┌─ The data

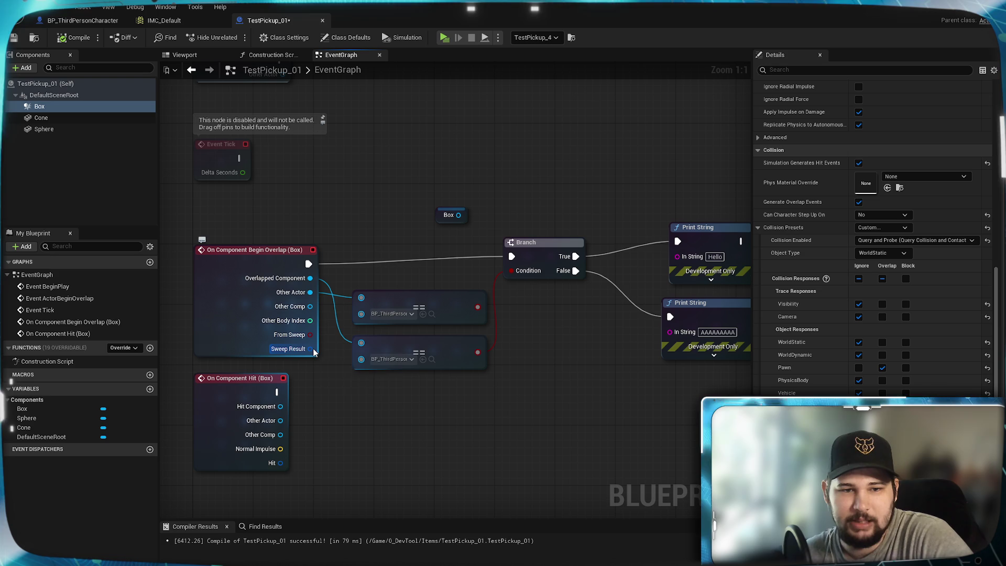
# Break Sweep Result into an expanded Break Hit Result and print the Hit Actor's display name
pyautogui.moveTo(312, 350)
pyautogui.mouseDown()
pyautogui.moveTo(392, 413)
pyautogui.moveTo(392, 395)
pyautogui.mouseUp()
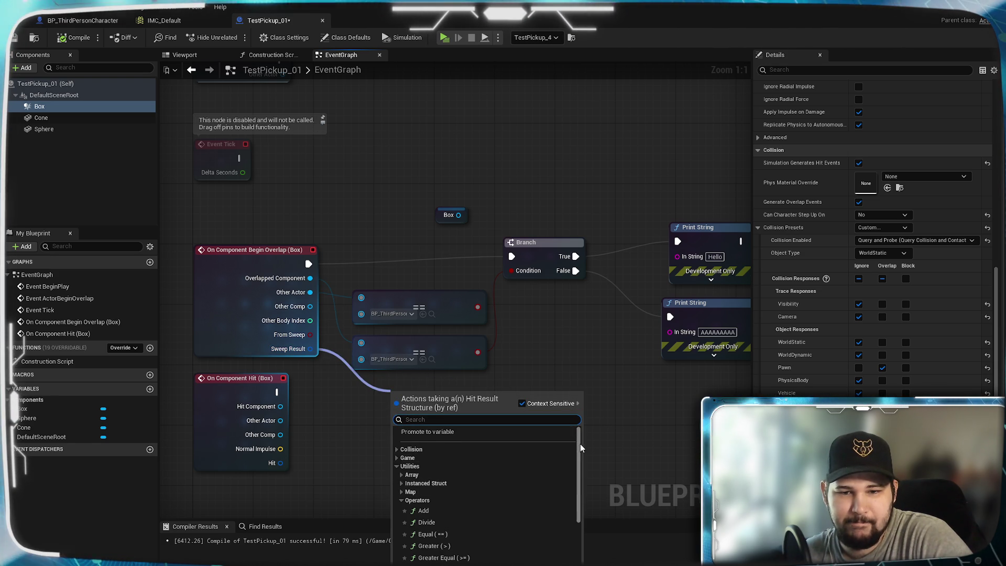
pyautogui.moveTo(581, 448); pyautogui.dragTo(581, 514)
pyautogui.click(429, 560)
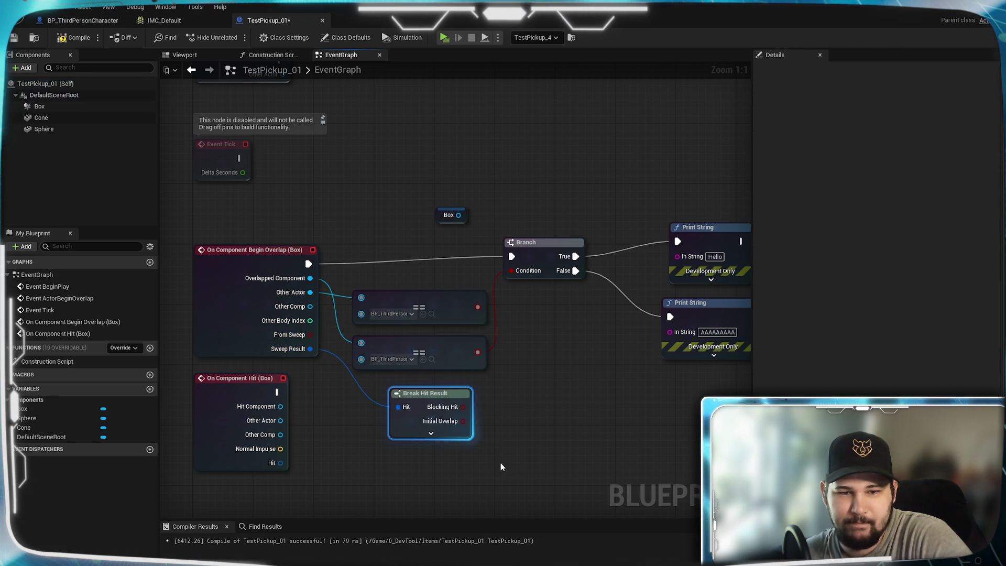
pyautogui.click(431, 432)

└─

### Exercise requirements
If a line in the records includes the string "moveTo", copy it.

### Exercise result
pyautogui.moveTo(312, 350)
pyautogui.moveTo(392, 413)
pyautogui.moveTo(392, 395)
pyautogui.moveTo(581, 448); pyautogui.dragTo(581, 514)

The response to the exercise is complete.